Indeed, part of the key to White Claw’s success is how it manages to fit in everywhere. In bars it’s stocked next to wine bottles, in liquor stores near the craft stuff, at home with the LaCroix. White Claw doesn’t have a single role or context. Instead, it’s a deliberately blank canvas onto which we can project our desires and anxieties alike. Its path to internet fame is proof.

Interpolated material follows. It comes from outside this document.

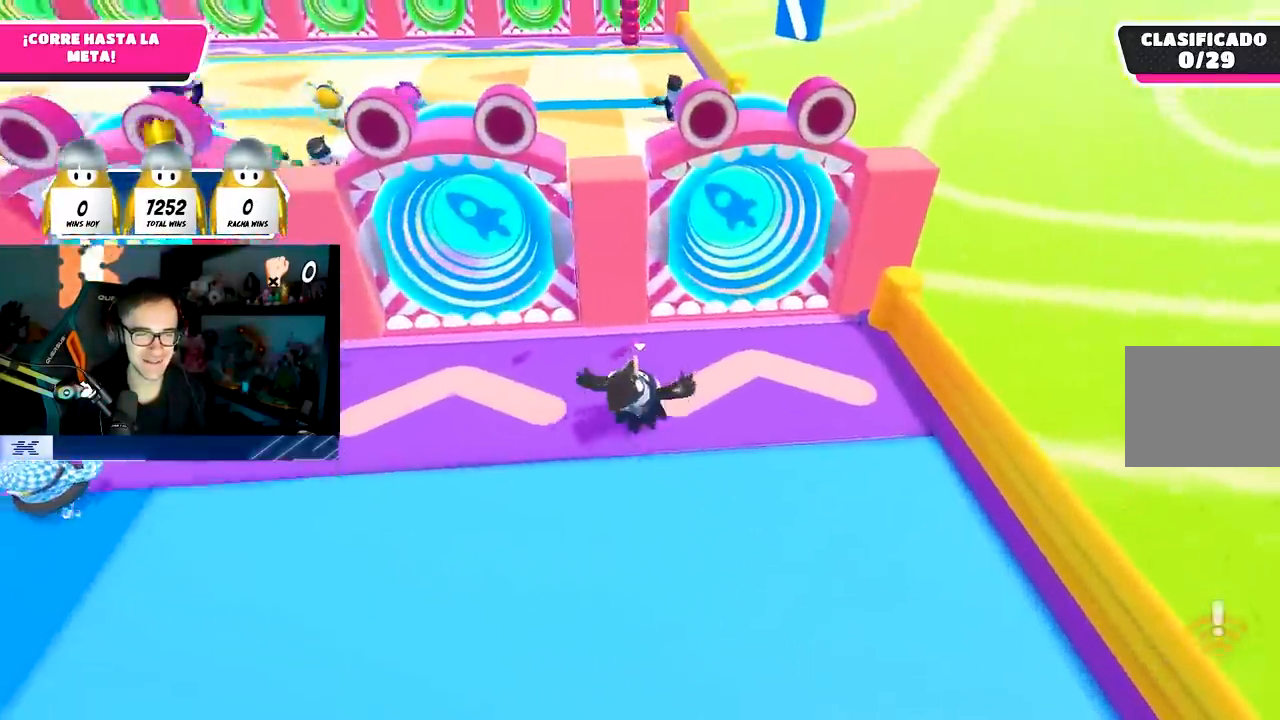
{"buttons": [], "left_stick": "up", "right_stick": "down-left", "events": [[167, "CROSS", "down"], [333, "CROSS", "up"], [367, "right_stick", "down-left"], [433, "left_stick", "up"]]}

The unsponsored viral video that turned White Claw into a meme was made by the YouTuber Trevor Wallace in late June of this year. Wallace satirizes the beverage by playing a Claw-guzzling bro, simultaneously normalizing the act, reassuring viewers that it’s the inverse of effeminate and echoing the original MHL prerogative. His line, “Ain’t no laws when you’re drinking Claws,” elevates the anodyne beverage into something hedonistic or extreme. It’s not weak; in fact, it’s beyond the law. The parody feels strange—White Claw wasn’t that famous yet—and yet, somehow it turned fiction into reality, like all great advertising. By June of this year, Mark Anthony Brands had sold more White Claw, $212.1 million worth, than in 2018 overall.
A wave of memes followed. Equal parts satire and sincere, they confirm the extent to which the brand has already become shorthand. There are Toy Story versions, recipe suggestions and jokes about dating and pumpkin spice. The cans have become a lifestyle object for “E-boys” and “VSCO girls,” trendy online identities often defined by their accessories: scrunchies, hydroflasks, CBD products, Juuls. Hard seltzers fit in with this self-commodification: If you buy the product and put it in a selfie or video, you can participate in the meme. It’s as easy as that.
A few weeks ago, I bought a six-pack of mango White Claw from a local liquor store to accompany a take-out Mexican dinner with a friend. The owner told me that grapefruit was a hit, but mango was the most requested. It was heavy on the fruit, its flavor purée-dense, its 5 percent ABV mere pinpricks. In that moment, it was simply a convenient alternative to a six-pack of Modelo, a desire to avoid decision fatigue, a convenient excuse to evade the craft beer cooler—really, it was whatever we wanted it to be.